There have been only two case reports of venlafaxine overdose with gastrointestinal manifestations. First, a 47-year-old female who ingested an estimated 15 g of venlafaxine SR formed a gastric bezoar. The bezoar was diagnosed when high gastric residuals through the first 5 days of her hospital course warranted endoscopic investigation. The patient ultimately suffered devastating cerebrovascular infarcts from multiple seizures and hypoxia from respiratory arrest, aspiration pneumonitis, and acute respiratory distress syndrome [8]. Second, a 39-year-old female who ingested an estimated 30 g of venlafaxine capsules suffered from bowel ischemia and perforation due to persistent, refractory hypotension. On day 14 of her hospital course, bowel ischemia and perforation were diagnosed by rapid abdominal distention and intraperitoneal air visualized radiographically. No bezoar was found on emergent laparotomy [9]. In juxtaposition to these two cases, our patient was normotensive, although tachycardic, throughout her hospitalization and developed bowel ischemia from a venlafaxine pharmacobezoar diagnosed by exploratory laparotomy.

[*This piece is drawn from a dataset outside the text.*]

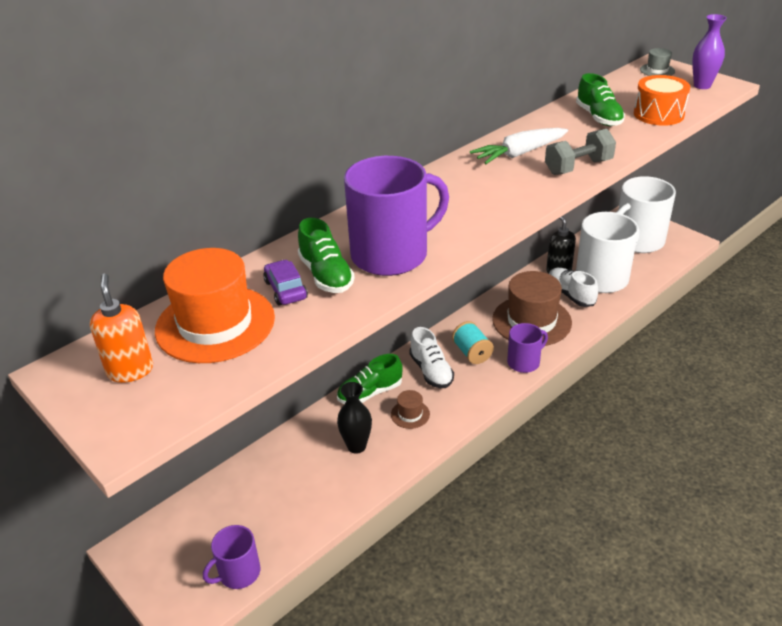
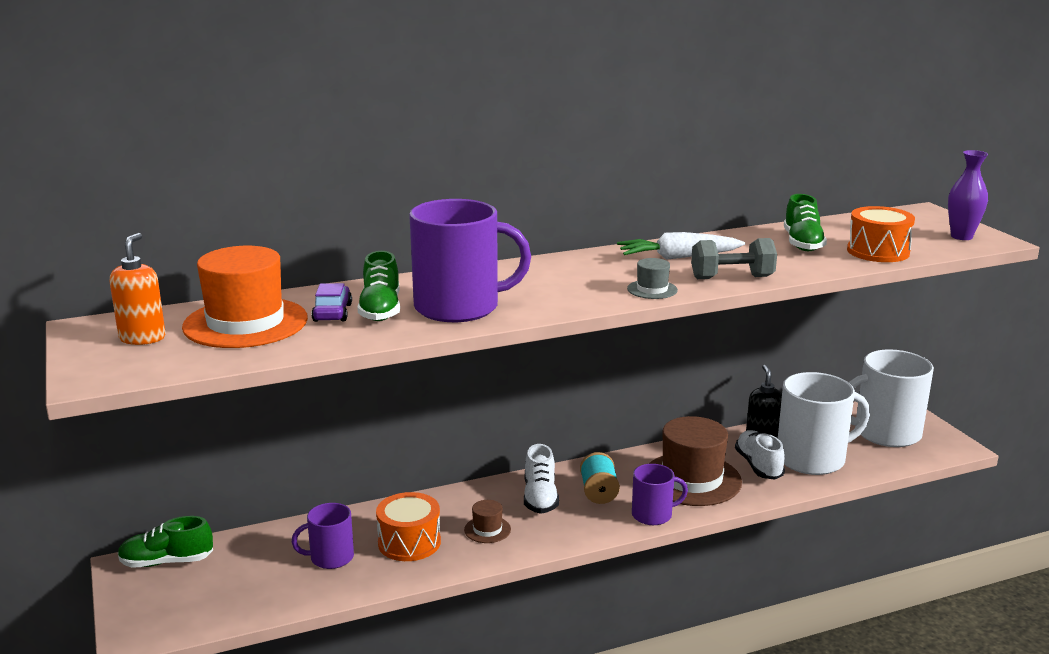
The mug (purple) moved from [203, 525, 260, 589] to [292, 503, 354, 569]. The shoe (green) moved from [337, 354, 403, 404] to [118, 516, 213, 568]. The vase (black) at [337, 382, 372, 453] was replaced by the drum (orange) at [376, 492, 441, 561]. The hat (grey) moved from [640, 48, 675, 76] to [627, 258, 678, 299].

Effective screening for bezoars is difficult. Pharmaceuticals are inconsistently radio-opaque, so simple screening techniques such as abdominal X-rays would likely have poor sensitivity. Given the rarity of pharmacobezoars, it is difficult to justify the expense, resource utilization, and radiation exposure for routine endoscopy or CT scan in patients who exhibit no abdominal signs or symptoms. Therefore, we believe that diagnostic studies should continue to be reserved for patients with abdominal signs and symptoms.

Therapy for pharmacobezoars are numerous, but controversial. They include multiple-dose activated charcoal (MDAC), whole bowel irrigation (WBI), endoscopic removal, and surgical removal. For one, repeated doses of activated charcoal should absorb drug continually released from a retained pharmacobezoar, limiting further drug toxicity. However, since activated charcoal itself is unabsorbable, MDAC risks exacerbation of an existing pharmacobezoar or creation of a new one [2]. Another option, WBI has been utilized with inconsistent success to hasten passage or disruption of a pharmacobezoar [78]. If initiated early after a massive ingestion, WBI may prevent bezoar formation altogether. However, these potential benefits must be weighed against potential aspiration risks. And, in the setting of a complete bowel obstruction or ileus, bowel distention with liters of fluid is dangerous. Endoscopy is another potential intervention. Numerous successful reports exist for both gastric and colonic bezoars. As well, this method is not always successful and procedural complications, such as upper GI bleeding, have been reported [6].

Considered by most as an intervention of last resort, surgical removal of pharmacobezoars has been performed under select circumstances. Typically, intraoperative removal has been performed when a pharmacobezoar has caused frank or progressive bowel obstruction or has been refractory to more conservative treatment [10, 11]. Rarely, a pharmacobezoar causes bowel ischemia, necessitating emergent surgical intervention [24].

We describe a novel case of a venlafaxine ER bezoar causing intestinal ischemia necessitating emergent hemicolectomy. This case illustrates the need for clinical suspicion for pharmacobezoar formation in the setting of a massive extended-release pharmaceutical ingestion. In these circumstances, patients who have active bowel sounds and low risk for aspiration should be considered for multiple doses of activated charcoal and/or whole bowel irrigation. These therapies may mitigate prolonged toxicologic drug effects and prevent formation or hasten passage of a pharmacobezoar, respectively. Diagnostic endoscopy or CT scan should be reserved for patients exhibiting abdominal signs and symptoms.